> _Data provided_
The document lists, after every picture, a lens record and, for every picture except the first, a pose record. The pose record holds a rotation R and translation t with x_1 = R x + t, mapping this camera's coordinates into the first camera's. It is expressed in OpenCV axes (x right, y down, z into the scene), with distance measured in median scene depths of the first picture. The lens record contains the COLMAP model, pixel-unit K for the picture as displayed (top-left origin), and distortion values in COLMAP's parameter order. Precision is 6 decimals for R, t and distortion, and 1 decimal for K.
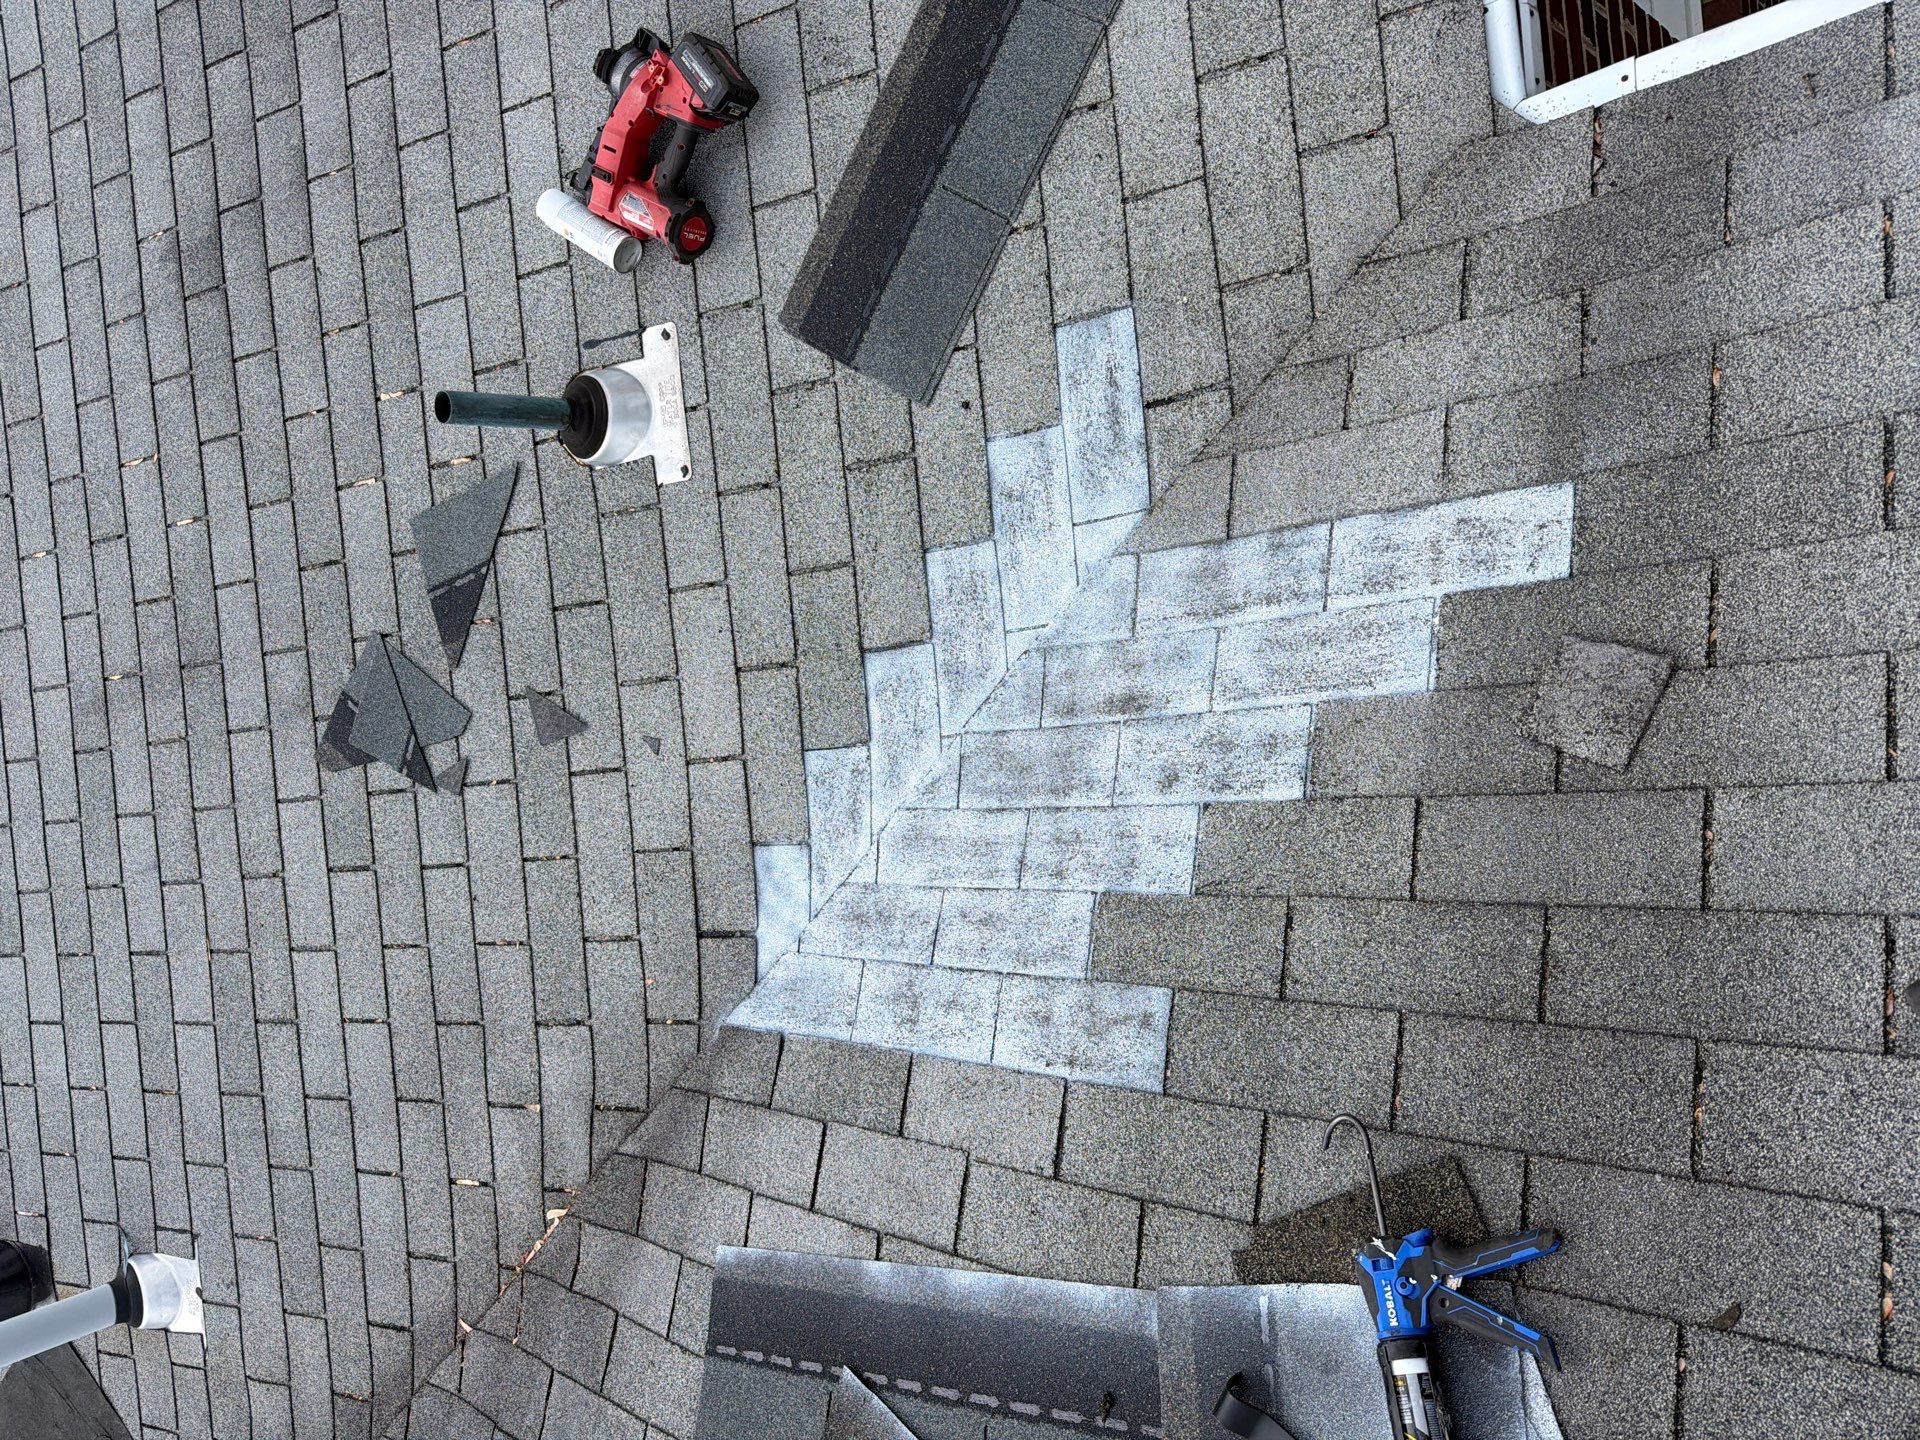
lens RADIAL K [[1298.1, 0, 980.4], [0, 1298.1, 708.6], [0, 0, 1]] dist [0.066688, -0.116810]
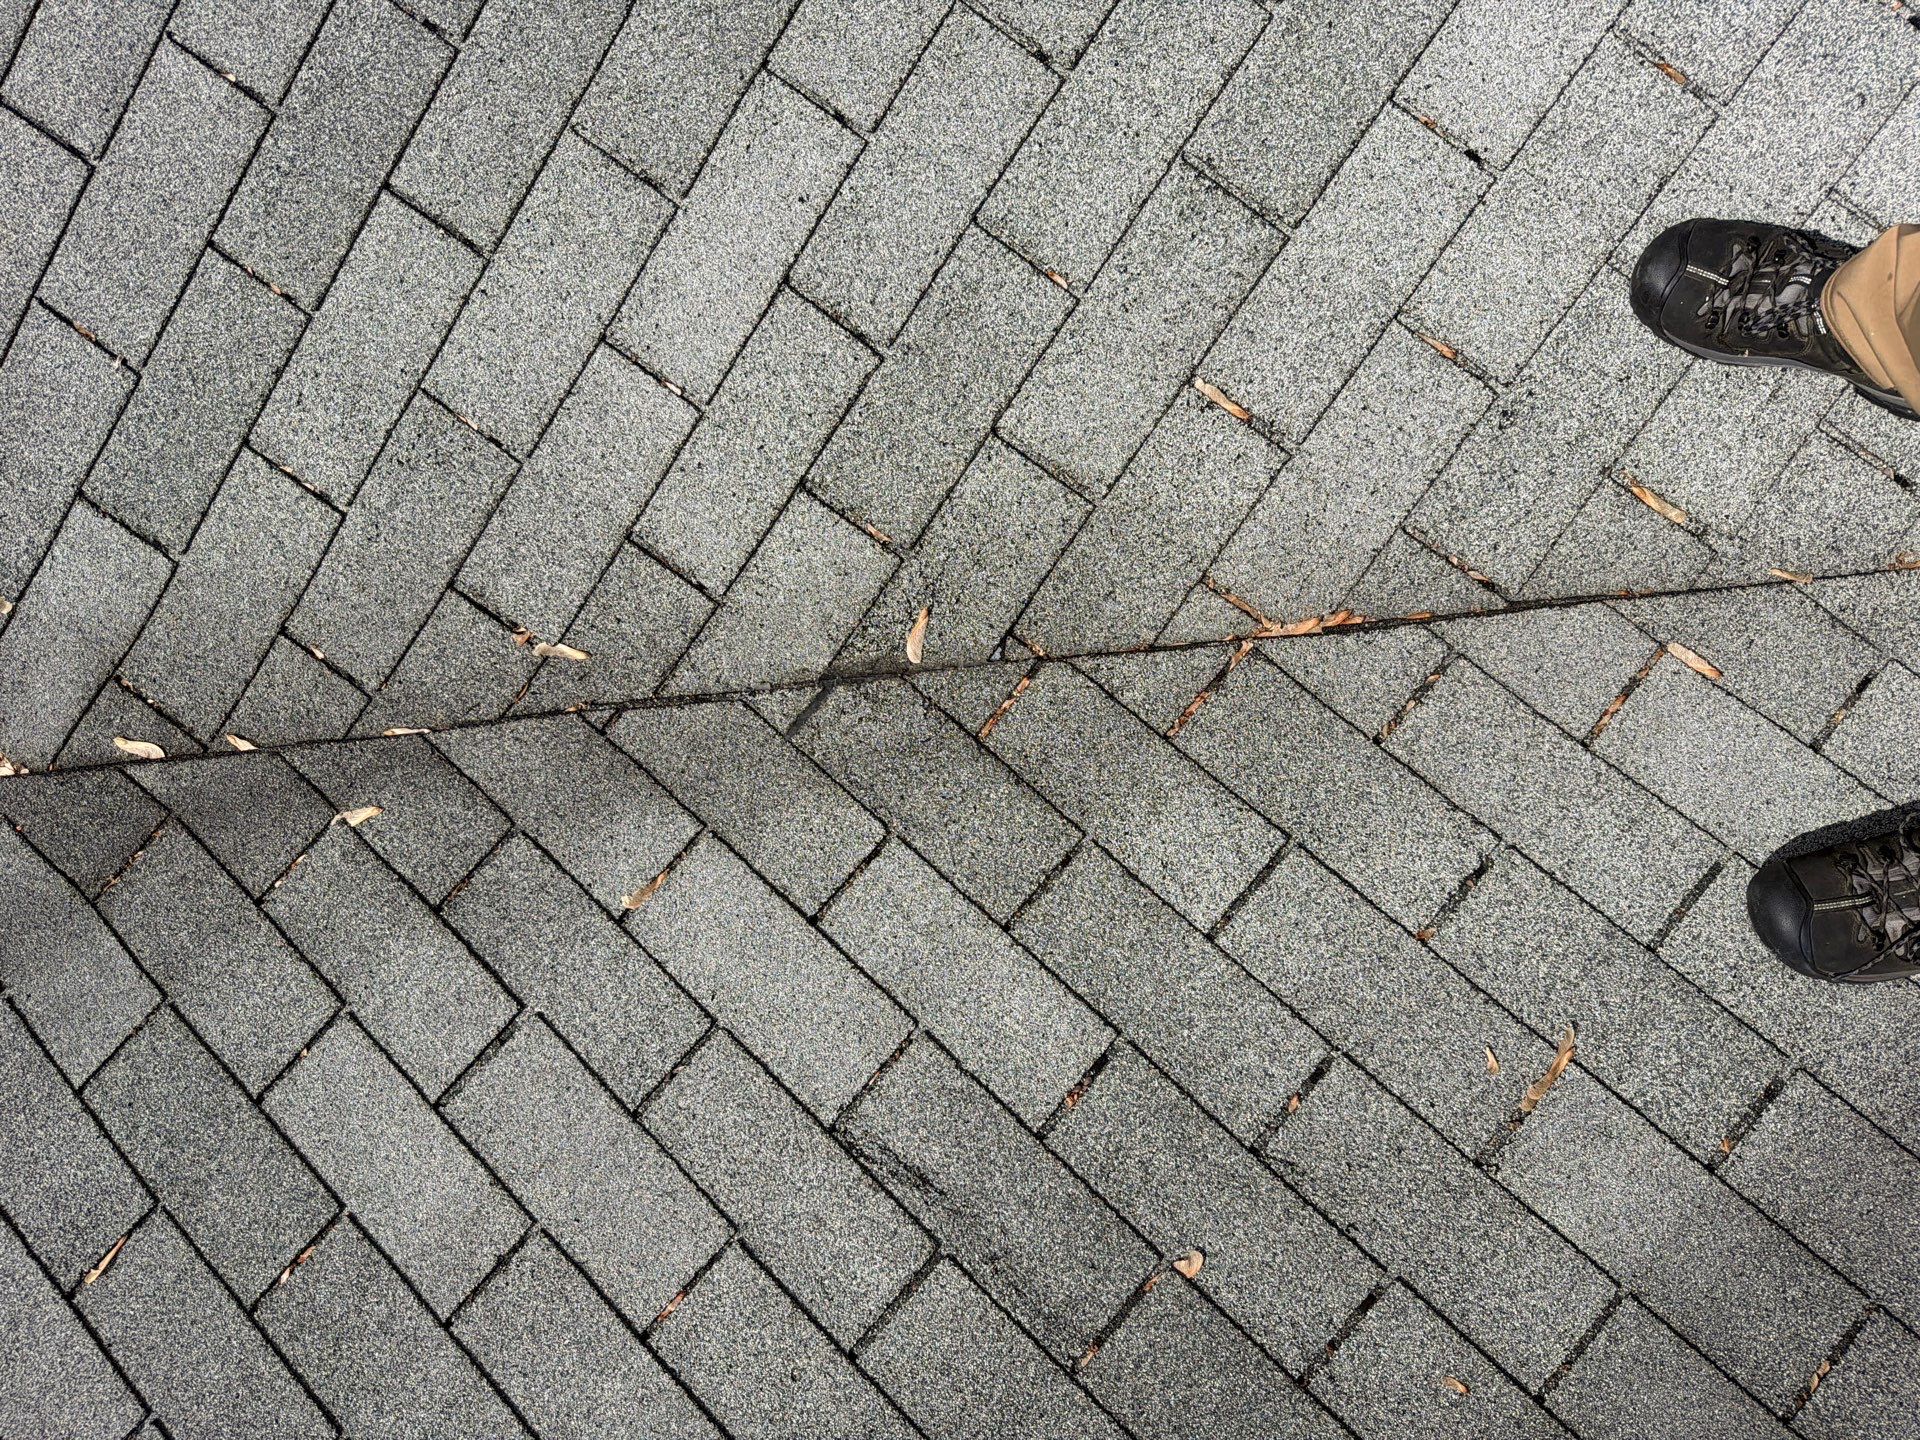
lens RADIAL K [[1353.8, 0, 973.1], [0, 1353.8, 730.3], [0, 0, 1]] dist [-0.013054, 0.003424]
pose [[0.719844, 0.513417, 0.467148, -0.297580], [-0.647750, 0.738741, 0.186229, -0.046707], [-0.249489, -0.436651, 0.864344, 0.375404]]
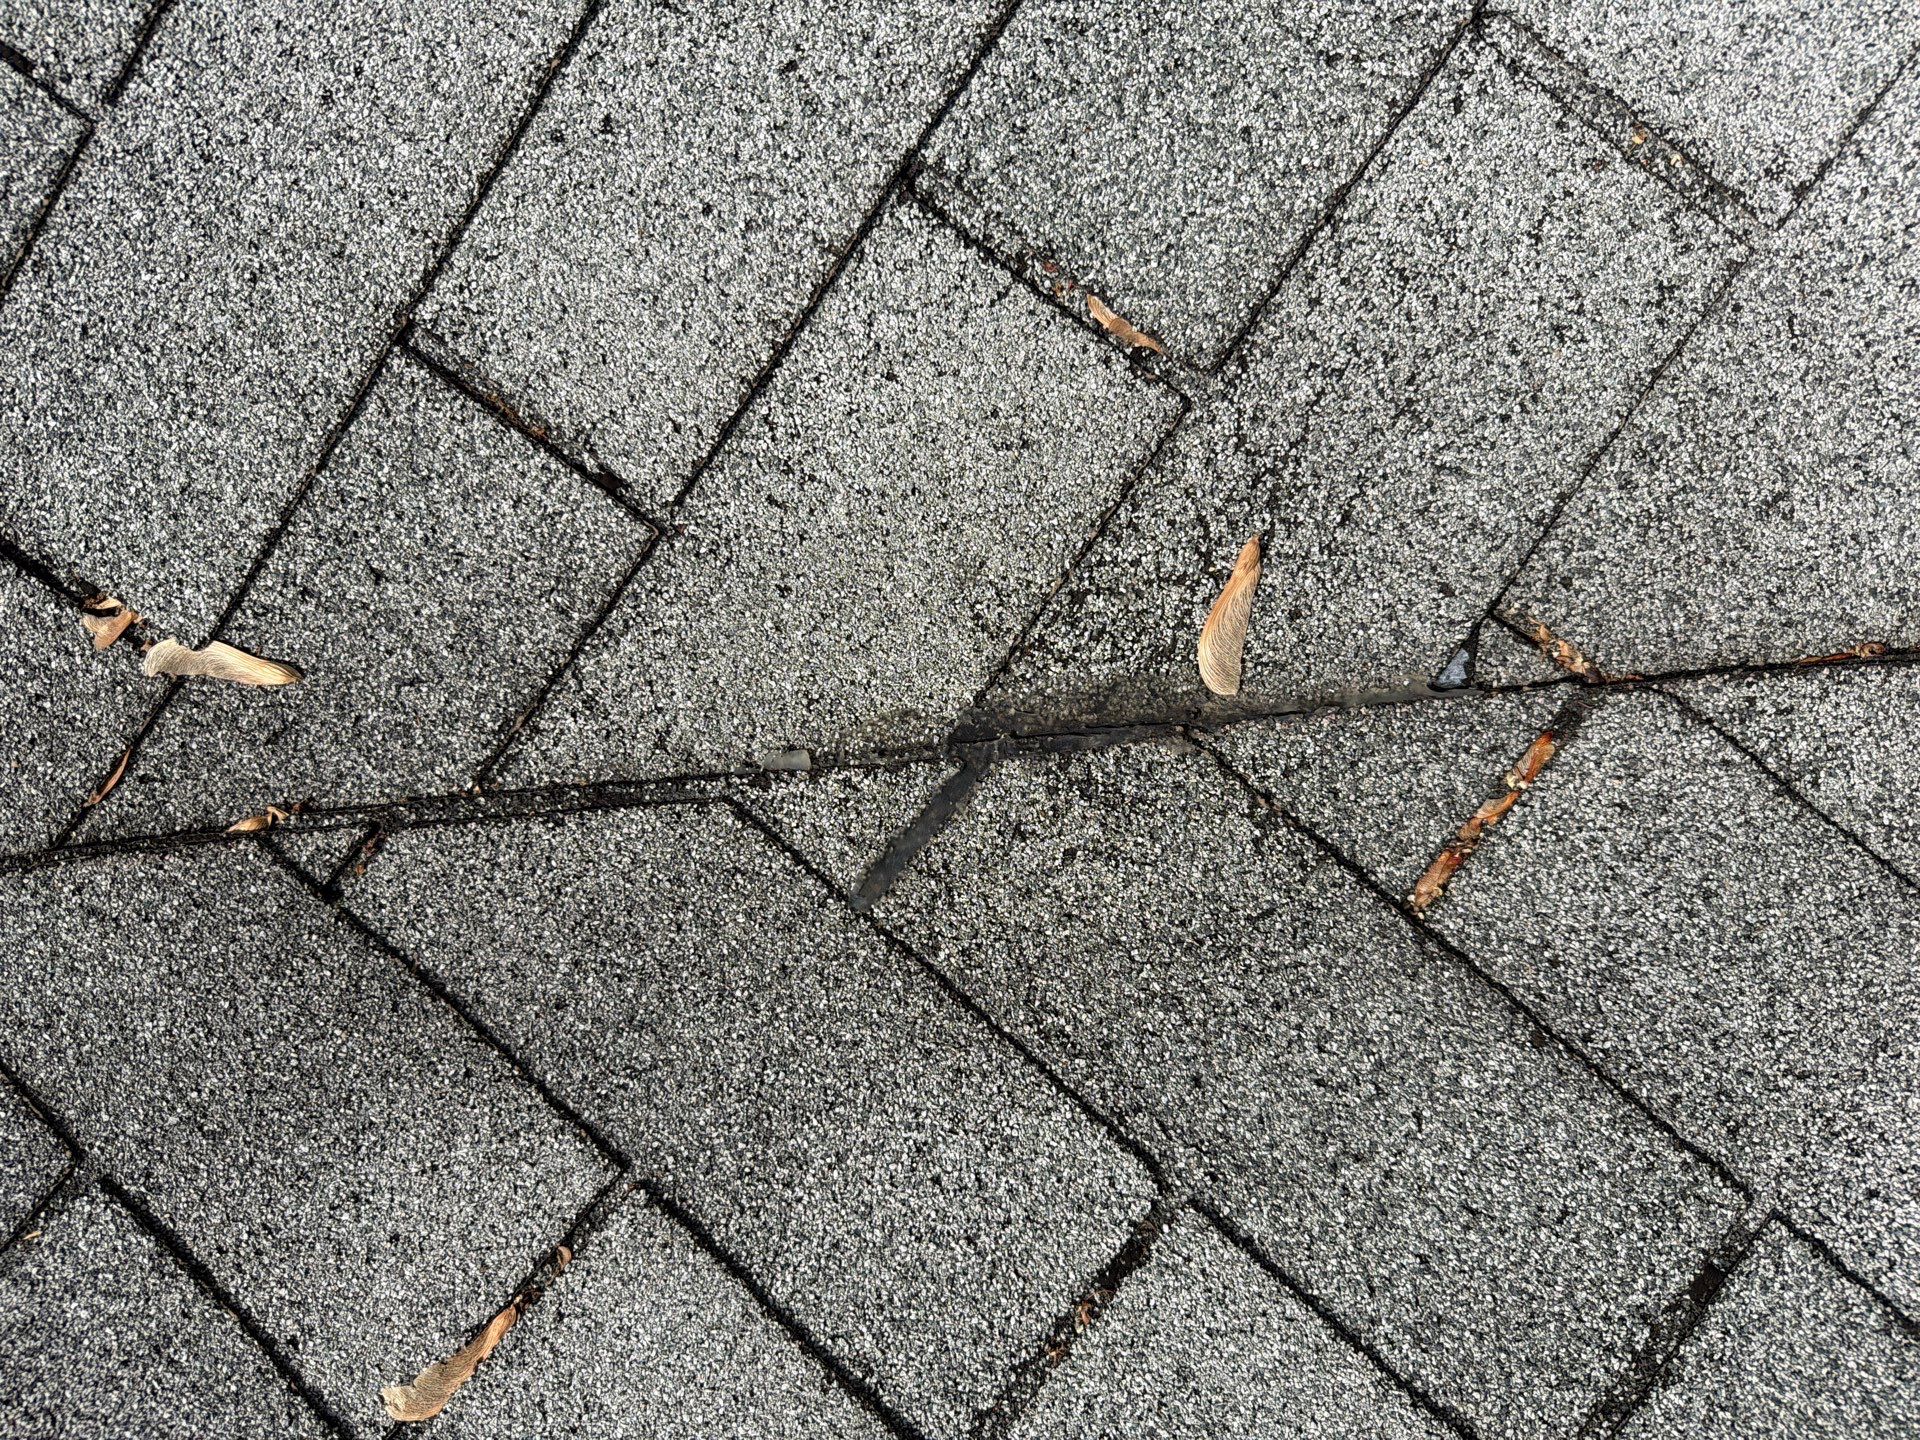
lens RADIAL K [[1397.7, 0, 960.0], [0, 1397.7, 720.0], [0, 0, 1]] dist [0.003636, -0.091417]
pose [[0.699602, 0.513449, 0.496918, -0.186232], [-0.652541, 0.742442, 0.151559, 0.056972], [-0.291115, -0.430290, 0.854460, 0.738687]]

> _Assignment_
Would you return all the data exactly as given, minus the pictures?

> _Answer box_
The document lists, after every picture, a lens record and, for every picture except the first, a pose record. The pose record holds a rotation R and translation t with x_1 = R x + t, mapping this camera's coordinates into the first camera's. It is expressed in OpenCV axes (x right, y down, z into the scene), with distance measured in median scene depths of the first picture. The lens record contains the COLMAP model, pixel-unit K for the picture as displayed (top-left origin), and distortion values in COLMAP's parameter order. Precision is 6 decimals for R, t and distortion, and 1 decimal for K.
lens RADIAL K [[1298.1, 0, 980.4], [0, 1298.1, 708.6], [0, 0, 1]] dist [0.066688, -0.116810]
lens RADIAL K [[1353.8, 0, 973.1], [0, 1353.8, 730.3], [0, 0, 1]] dist [-0.013054, 0.003424]
pose [[0.719844, 0.513417, 0.467148, -0.297580], [-0.647750, 0.738741, 0.186229, -0.046707], [-0.249489, -0.436651, 0.864344, 0.375404]]
lens RADIAL K [[1397.7, 0, 960.0], [0, 1397.7, 720.0], [0, 0, 1]] dist [0.003636, -0.091417]
pose [[0.699602, 0.513449, 0.496918, -0.186232], [-0.652541, 0.742442, 0.151559, 0.056972], [-0.291115, -0.430290, 0.854460, 0.738687]]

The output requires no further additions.